CANBERRA: In an attempt aiming at to end attacks on polio vaccination teams which are hampering the eradication of the virus in some countries with large Muslim populations, the officials of World Health Organisation (WHO) and Islamic leaders plan to meet in Egypt next week.
In the past three months, over twenty health workers have been killed by armed assailants in Pakistan and Nigeria in a series of attacks linked to a backlash against the immunization program against the crippling virus.
“Shooting health workers who are protecting kids from this crippling disease is against the Quran and everything Islam stands for,” WHO’s Assistant Director-General Bruce Aylward said in Canberra on Friday.
“Muslim leaders have been great advocates of immunization and generally the support has always been there.

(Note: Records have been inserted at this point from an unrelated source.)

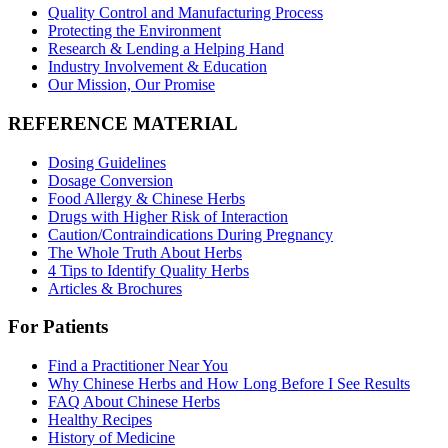
Quality Control and Manufacturing Process
Protecting the Environment
Research & Lending a Helping Hand
Industry Involvement & Education
Our Mission, Our Promise
REFERENCE MATERIAL
Dosing Guidelines
Dosage Conversion
Food Allergy & Chinese Herbs
Drugs with Higher Risk of Interaction
Caution/Contraindications During Pregnancy
The Whole Truth About Herbs
4 Tips to Identify Quality Herbs
Articles & Brochures
For Patients
Find a Practitioner Near You
Why Chinese Herbs and How Long Before I See Results
FAQ About Chinese Herbs
Healthy Recipes
History of Medicine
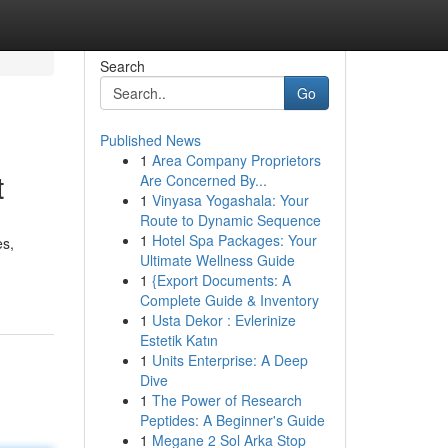
Search
Go
Published News
1
Area Company Proprietors
t
Are Concerned By...
1
Vinyasa Yogashala: Your
Route to Dynamic Sequence
1
Hotel Spa Packages: Your
es,
Ultimate Wellness Guide
1
{Export Documents: A
Complete Guide & Inventory
1
Usta Dekor : Evlerinize
Estetik Katın
1
Units Enterprise: A Deep
Dive
1
The Power of Research
Peptides: A Beginner's Guide
1
Megane 2 Sol Arka Stop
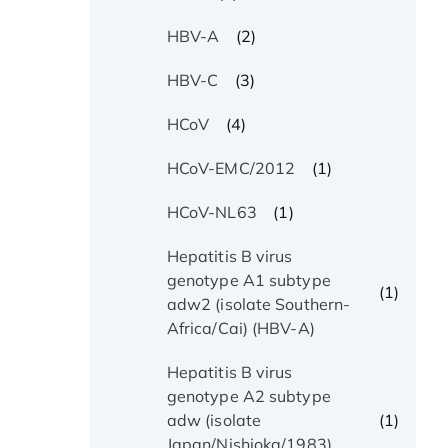
(2)
HBV-A
(3)
HBV-C
(4)
HCoV
(1)
HCoV-EMC/2012
(1)
HCoV-NL63
Hepatitis B virus
genotype A1 subtype
(1)
adw2 (isolate Southern-
Africa/Cai) (HBV-A)
Hepatitis B virus
genotype A2 subtype
(1)
adw (isolate
Japan/Nishioka/1983)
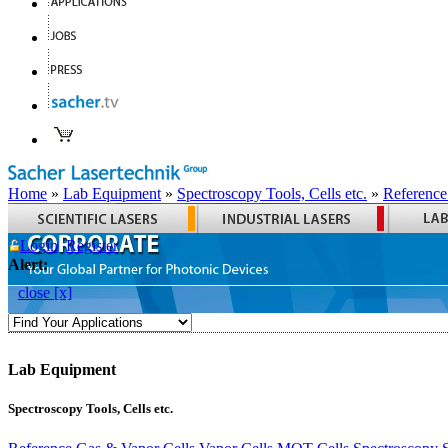
Home
»
Lab Equipment
»
Spectroscopy Tools, Cells etc.
»
Reference
Login
Register
Alert:
close [x]
Lab Equipment
Spectroscopy Tools, Cells etc.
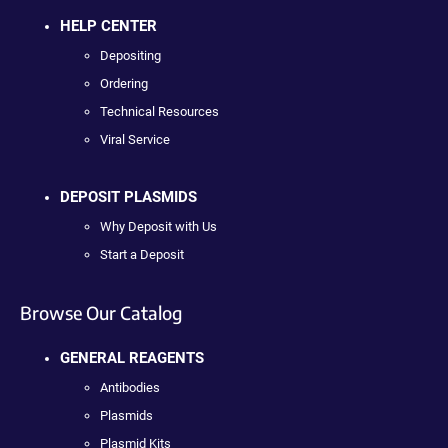
HELP CENTER
Depositing
Ordering
Technical Resources
Viral Service
DEPOSIT PLASMIDS
Why Deposit with Us
Start a Deposit
Browse Our Catalog
GENERAL REAGENTS
Antibodies
Plasmids
Plasmid Kits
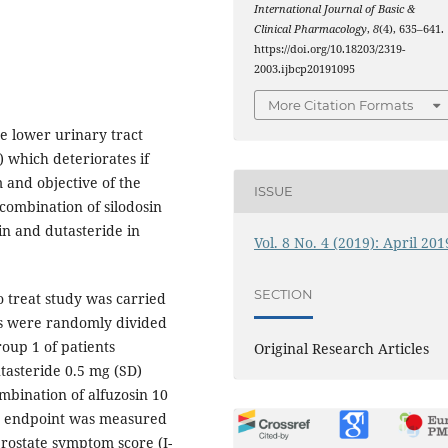
International Journal of Basic &
Clinical Pharmacology
,
8
(4), 635–641.
https://doi.org/10.18203/2319-
2003.ijbcp20191095
More Citation Formats
e lower urinary tract
) which deteriorates if
 and objective of the
ISSUE
combination of silodosin
in and dutasteride in
Vol. 8 No. 4 (2019): April 201
SECTION
o treat study was carried
ts were randomly divided
oup 1 of patients
Original Research Articles
tasteride 0.5 mg (SD)
mbination of alfuzosin 10
ry endpoint was measured
rostate symptom score (I-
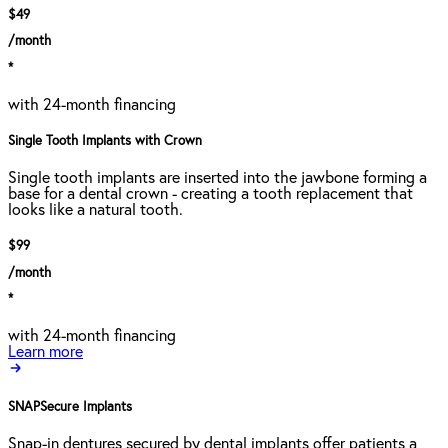
$49
/month
*
with 24-month financing
Single Tooth Implants with Crown
Single tooth implants are inserted into the jawbone forming a
base for a dental crown - creating a tooth replacement that
looks like a natural tooth.
$99
/month
*
with 24-month financing
Learn more
SNAPSecure Implants
Snap-in dentures secured by dental implants offer patients a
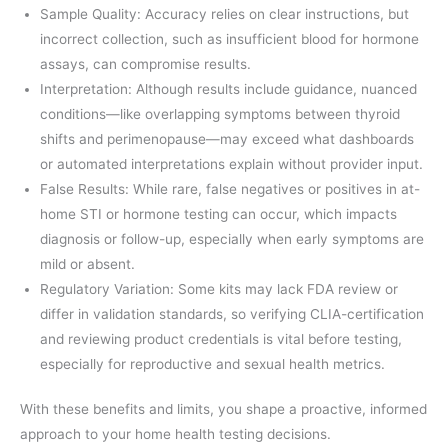
Sample Quality: Accuracy relies on clear instructions, but
incorrect collection, such as insufficient blood for hormone
assays, can compromise results.
Interpretation: Although results include guidance, nuanced
conditions—like overlapping symptoms between thyroid
shifts and perimenopause—may exceed what dashboards
or automated interpretations explain without provider input.
False Results: While rare, false negatives or positives in at-
home STI or hormone testing can occur, which impacts
diagnosis or follow-up, especially when early symptoms are
mild or absent.
Regulatory Variation: Some kits may lack FDA review or
differ in validation standards, so verifying CLIA-certification
and reviewing product credentials is vital before testing,
especially for reproductive and sexual health metrics.
With these benefits and limits, you shape a proactive, informed
approach to your home health testing decisions.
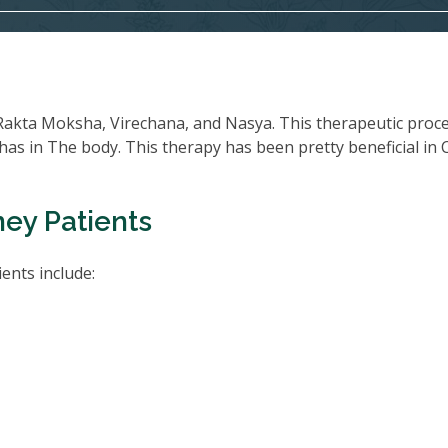
Rakta Moksha, Virechana, and Nasya. This therapeutic proc
oshas in The body. This therapy has been pretty beneficial in
ney Patients
ents include:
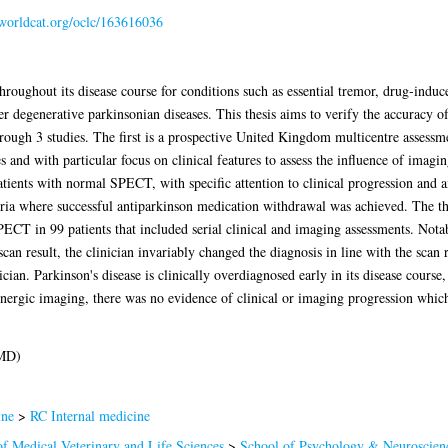
.worldcat.org/oclc/163616036
hroughout its disease course for conditions such as essential tremor, drug-indu
r degenerative parkinsonian diseases. This thesis aims to verify the accuracy 
hrough 3 studies. The first is a prospective United Kingdom multicentre asse
s and with particular focus on clinical features to assess the influence of imagin
tients with normal SPECT, with specific attention to clinical progression and 
eria where successful antiparkinson medication withdrawal was achieved. The th
CT in 99 patients that included serial clinical and imaging assessments. Nota
can result, the clinician invariably changed the diagnosis in line with the scan
ician. Parkinson's disease is clinically overdiagnosed early in its disease course
nergic imaging, there was no evidence of clinical or imaging progression whic
(MD)
ine
>
RC Internal medicine
of Medical Veterinary and Life Sciences
>
School of Psychology & Neuroscien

In Cairo, we are meeting senior Islamic leaders to get a sense of what we can do, and ask them how can you help us,” said Aylward.
After a 25-year campaign, most nations have successfully been cleared from polio with the effort of WHO, but three nations including Pakistan, Afghanistan and Nigeria still remain trapped by the virus because some influential Muslim leaders in these countries oppose the polio vaccination program as a conspiracy of western medicine.
WHO’s Assistant Director said the top health organization remains on target to eradicate polio globally by 2018, despite a violent backlash from militant groups in Pakistan and Nigeria.